商標は公序良俗と認められる場合は登録できません。そして、商標法4条1項7号には「公の秩序又は善良の風俗を害するおそれがある商標」は商標登録を受けることができないと規定されています。具体的には同号に定める「公序良俗を害するおそれのある商標」という規定は抽象的であり、何が該当するのか分かりにくいことは事実です。
そこで、7号に関する特許庁の過去の判断を見てみると、概ね以下のようなケースが該当する代表例と言われています(ただしこれらだけに限るものではありませんし、これらに該当するからといって常に登録が認められないというわけでもありません)。①差別的・他人に不快な印象を与えるような文字、図形等からなる商標
②国家資格等を表す又は国家資格等と誤認を生ずるおそれのある商標(「××士」等)③行政組織・各種団体との関連を誤認させるおそれのある商標④著名な故人・歴史上の人物名からなる商標登録出願⑤公共的利益を私的に独占させるような結果になるおそれのある商標
判例・審決例では、「KILL」商標 「殺す、殺害する」等の意味を有する英語として広く知られている「KILL」の文字を表してなる商標は、あたかも人命を軽視するかの如く他人に不快な印象を与えるおそれがあるから、これを商標として登録して指定商品に使用することは公序良俗を害するおそれがある(平成16年5月31日審決)。

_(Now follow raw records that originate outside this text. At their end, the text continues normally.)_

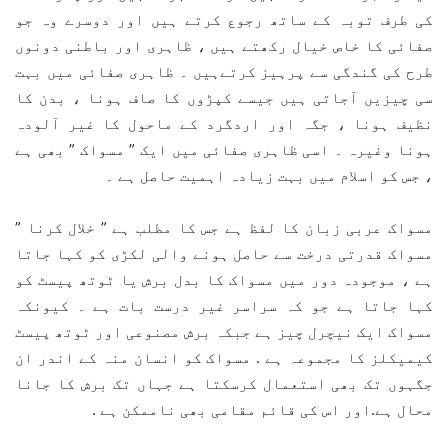
کی طرف توبہ کے ساتھ رجوع کرتے ہیں اور دوسرے وہ جو
صفائی کا خاص خیال رکھتے ہیں ، ظاہری اور باطنی دونوں
طرح کی گندگی سے پرہیز کرتےہیں ۔ ظاہری صفائی میں بہت
سی چیزیں آجاتی ہیں جیسے کپڑوں کا صاف ہونا ، بدن کا
نظیف ہونا ، جگہ اور اردگرد کے ماحول کا غیر آلودہ
ہونا وغیرہ ۔ اسی ظاہری صفائی میں ایک ” مسواک ” بھی ہے
، جس کو اسلام میں بہت زیادہ اہمیت حاصل ہے ۔
مسواک عربی زبان کا لفظ ہے جس کا مطلب ہے ” خلال کرنا ”
مسواک قدرتی درخت سے حاصل ہونے والی لکڑی کو کہا جاتا
ہے ، موجودہ دور میں مسواک کا بدل برش یا ٹوتھ پیسٹ کو
کہا جاتا ہے جو کہ سراسر غیر درست بات ہے ۔ کیونکہ
مسواک ایک نیچرل چیز ہے جبکہ برش مصنوعی اور ٹوتھ پیسٹ
کیمیکلز کا مجموعہ ہے . مسواک کو انسان منہ کے اندر ان
جگہوں تک بھی استعمال کرسکتا ہے جہاں تک برش کا جانا
محال ہے.اور اس کی قائم مقامی بھی ناممکن ہے .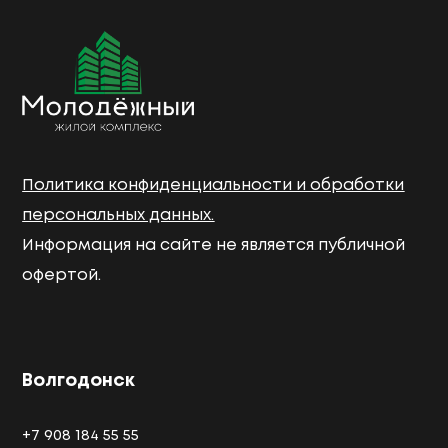
Политика конфиденциальности и обработки
персональных данных.
Информация на сайте не является публичной
офертой.
Волгодонск
+7 908 184 55 55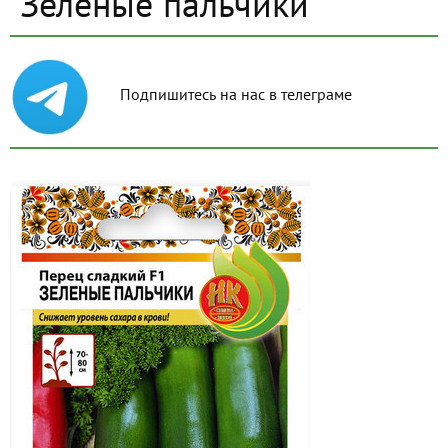
Зеленые пальчики
Подпишитесь на нас в телеграме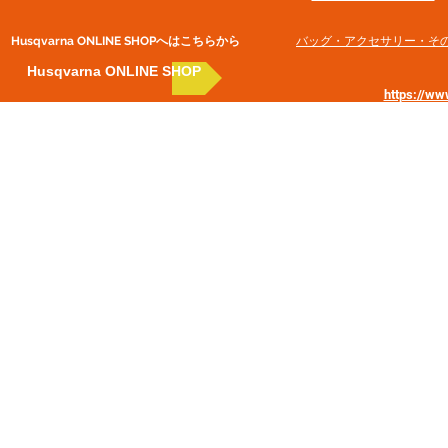
Husqvarna ONLINE SHOP​へはこちらから
​バッグ・アクセサリー・そ
Husqvarna ONLINE SHOP
https://w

「がんばれ日本」商標、本件商標出願行為は、あたかもJOCの協賛企業であると誤信させ、祉会的に貢献していることの企業イメージを得ようとする意図をもってされたものといわざるを得ないものであるから、社会通念上商道徳に反するものであり、公正な商取引秩序を乱すおそれがある(平成16年7月20日審決)等々。公序良俗に該当するか否かは結局最終的には裁判しかない?